TO BE DONE –
Please transcribe the part of the forum thread on finding the GCD of a list of numbers, starting at "if len(numbers) >" and ending at "gcd = GCD(a,b)".

The function takes a list of numbers. This should print 2. However, I don't understand how to use the the algorithm recursively so it can handle multiple numbers. Can someone explain?

updated, still not working:

def GCD(numbers):

    if numbers[-1] == 0:
        return numbers[0]

    gcd = 0

    for i in range(len(numbers)):
        gcd = GCD([numbers[i+1], numbers[i] % numbers[i+1]])
        gcdtemp = GCD([gcd, numbers[i+2]])
        gcd = gcdtemp

    return gcd

Ok, solved it

def GCD(a, b):

    if b == 0:
        return a
    else:
        return GCD(b, a % b)

and then use reduce, like

reduce(GCD, (30, 40, 36))
share|improve this question
    
your first problem that I notice is that you will need to sort the list so that the smallest element is the last –  Joran Beasley May 18 '13 at 19:22
    
Not sure if duplicate or just related: Computing greatest common denominator in python –  Oleh Prypin May 18 '13 at 19:26
    
just fyi if you can do it with iterative instead of recurse it would probably be faster and able to handle larger values ... recursion of undefined depth can be a little sketchy in python –  Joran Beasley May 18 '13 at 20:10

5 Answers 5

up vote 5 down vote accepted

Since GCD is associative, GCD(a,b,c,d) is the same as GCD(GCD(GCD(a,b),c),d). In this case, Python's reduce function would be a good candidate for reducing the cases for which len(numbers) > 2 to a simple 2-number comparison. The code would look something like this:

if len(numbers) > 2:
    return reduce(lambda x,y: GCD([x,y]), numbers)

Reduce applies the given function to each element in the list, so that something like

gcd = reduce(lambda x,y:GCD([x,y]),[a,b,c,d])

is the same as doing

gcd = GCD(a,b)
gcd = GCD(gcd,c)
gcd = GCD(gcd,d)

Now the only thing left is to code for when len(numbers) <= 2. Passing only two arguments to GCD in reduce ensures that your function recurses at most once (since len(numbers) > 2 only in the original call), which has the additional benefit of never overflowing the stack.

share|improve this answer

You can use reduce:

>>> from fractions import gcd
>>> reduce(gcd,(30,40,60))
10

which is equivalent to;

>>> lis = (30,40,60,70)
>>> res = gcd(*lis[:2])  #get the gcd of first two numbers
>>> for x in lis[2:]:    #now iterate over the list starting from the 3rd element
...    res = gcd(res,x)

>>> res
10

help on reduce:

>>> reduce?
Type:       builtin_function_or_method
reduce(function, sequence[, initial]) -> value

Apply a function of two arguments cumulatively to the items of a sequence,
from left to right, so as to reduce the sequence to a single value.
For example, reduce(lambda x, y: x+y, [1, 2, 3, 4, 5]) calculates
((((1+2)+3)+4)+5).  If initial is present, it is placed before the items
of the sequence in the calculation, and serves as a default when the
sequence is empty.

DATASET EXTRACT –
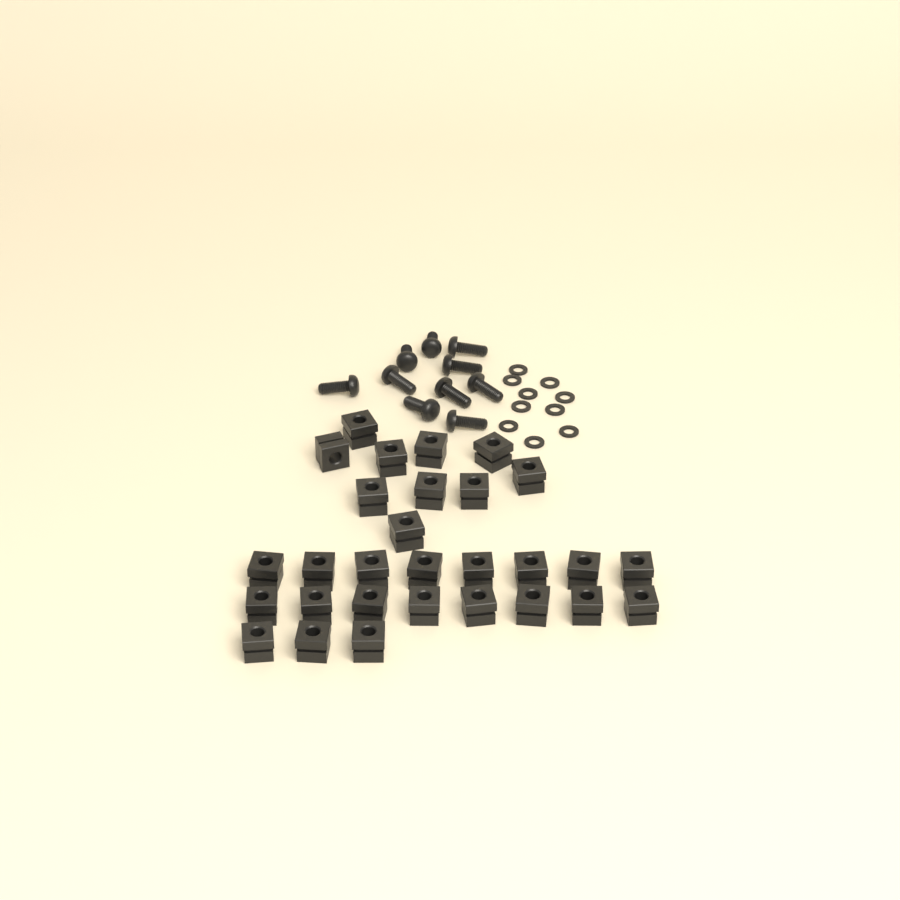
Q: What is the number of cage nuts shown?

EXERCISE OUTPUT –
if len(numbers) > 2:
    return reduce(lambda x,y: GCD([x,y]), numbers)

Reduce applies the given function to each element in the list, so that something like

gcd = reduce(lambda x,y:GCD([x,y]),[a,b,c,d])

is the same as doing

gcd = GCD(a,b)